(Records to process Opens)
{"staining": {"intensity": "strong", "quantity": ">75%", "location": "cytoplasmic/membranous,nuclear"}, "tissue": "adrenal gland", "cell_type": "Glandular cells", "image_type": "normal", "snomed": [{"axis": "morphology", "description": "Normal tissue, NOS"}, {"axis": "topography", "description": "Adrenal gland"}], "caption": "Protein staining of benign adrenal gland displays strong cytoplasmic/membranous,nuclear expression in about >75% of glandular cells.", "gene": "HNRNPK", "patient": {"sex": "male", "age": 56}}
(Records to process Closes)
(Records to process Opens)
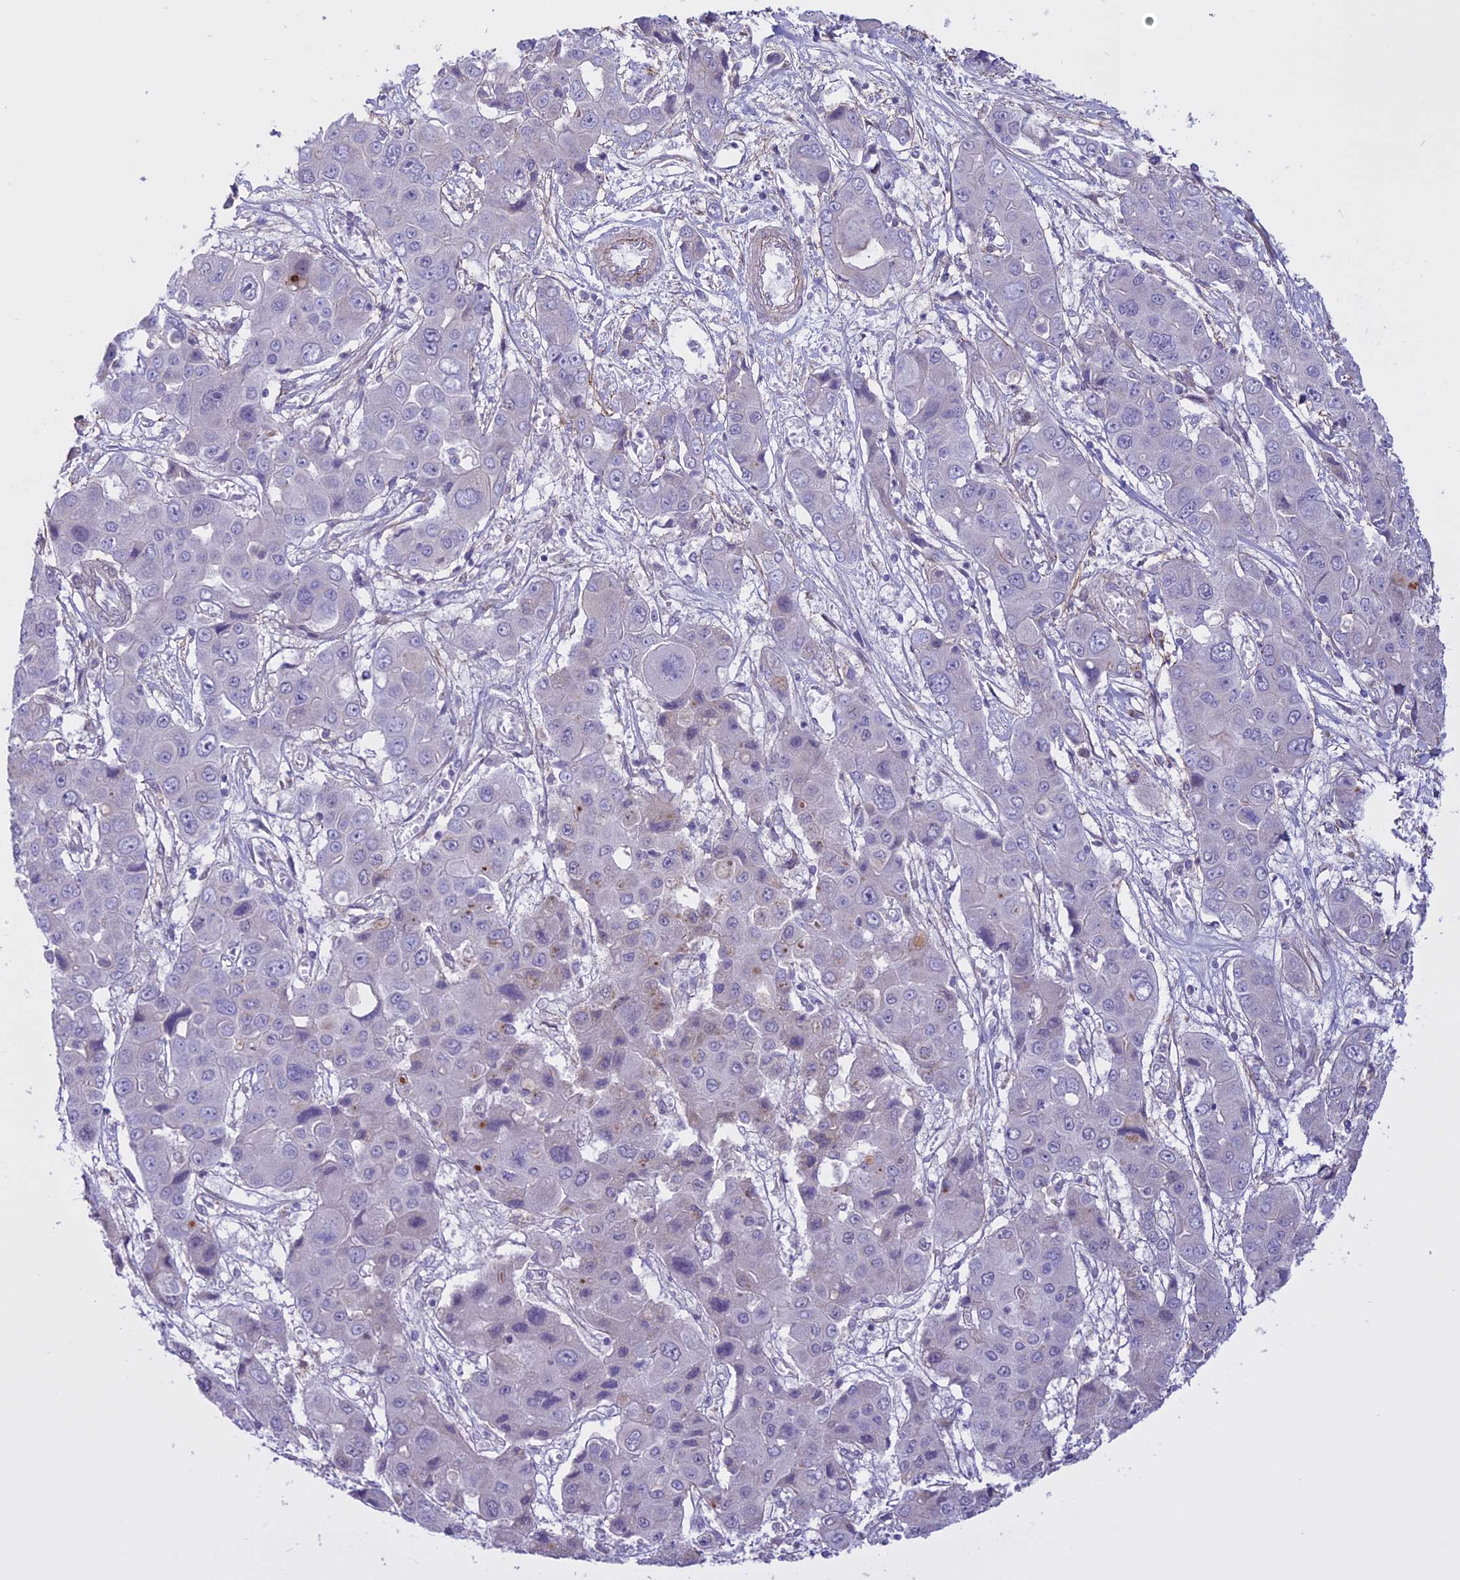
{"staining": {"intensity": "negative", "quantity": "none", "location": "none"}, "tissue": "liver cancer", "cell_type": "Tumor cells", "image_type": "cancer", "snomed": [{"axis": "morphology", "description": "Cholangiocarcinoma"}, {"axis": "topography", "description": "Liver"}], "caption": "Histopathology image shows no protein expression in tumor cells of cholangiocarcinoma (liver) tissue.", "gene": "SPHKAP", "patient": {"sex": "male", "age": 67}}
(Records to process Closes)
(Records to process Opens)
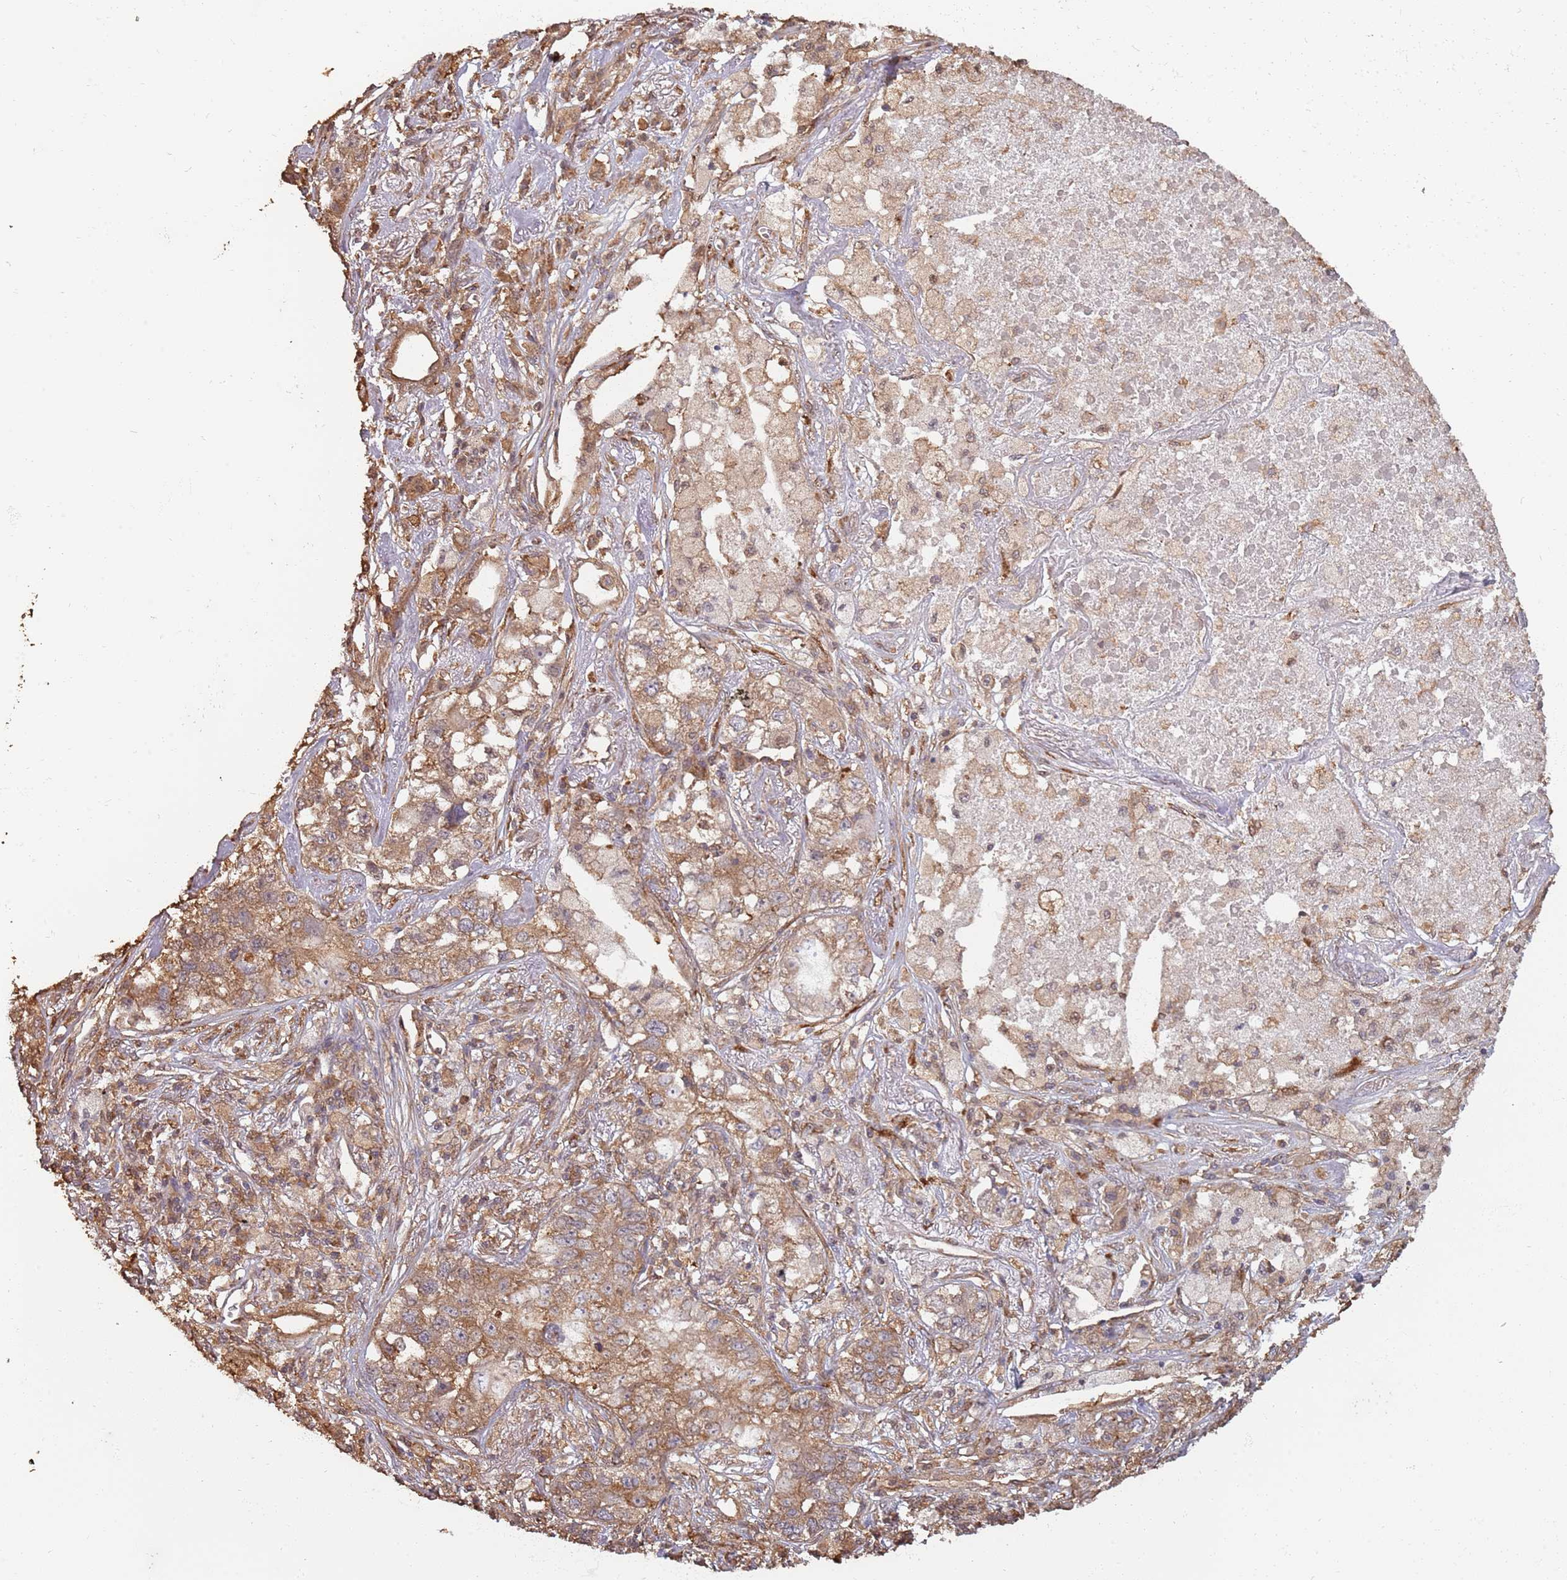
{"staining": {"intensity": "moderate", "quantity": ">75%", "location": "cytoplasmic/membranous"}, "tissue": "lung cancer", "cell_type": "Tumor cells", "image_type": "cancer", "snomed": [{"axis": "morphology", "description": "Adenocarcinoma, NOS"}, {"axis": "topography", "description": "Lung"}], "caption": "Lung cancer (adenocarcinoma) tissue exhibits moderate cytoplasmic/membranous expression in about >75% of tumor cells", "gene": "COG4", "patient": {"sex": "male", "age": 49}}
(Records to process Closes)
[Brief]: In the entries above, find each line that includes the string "about" and copy it.

[Reply]:
{"staining": {"intensity": "strong", "quantity": ">75%", "location": "cytoplasmic/membranous,nuclear"}, "tissue": "adrenal gland", "cell_type": "Glandular cells", "image_type": "normal", "snomed": [{"axis": "morphology", "description": "Normal tissue, NOS"}, {"axis": "topography", "description": "Adrenal gland"}], "caption": "Protein staining of benign adrenal gland displays strong cytoplasmic/membranous,nuclear expression in about >75% of glandular cells.", "gene": "HNRNPK", "patient": {"sex": "male", "age": 56}}
{"staining": {"intensity": "moderate", "quantity": ">75%", "location": "cytoplasmic/membranous"}, "tissue": "lung cancer", "cell_type": "Tumor cells", "image_type": "cancer", "snomed": [{"axis": "morphology", "description": "Adenocarcinoma, NOS"}, {"axis": "topography", "description": "Lung"}], "caption": "Lung cancer (adenocarcinoma) tissue exhibits moderate cytoplasmic/membranous expression in about >75% of tumor cells", "gene": "COG4", "patient": {"sex": "male", "age": 49}}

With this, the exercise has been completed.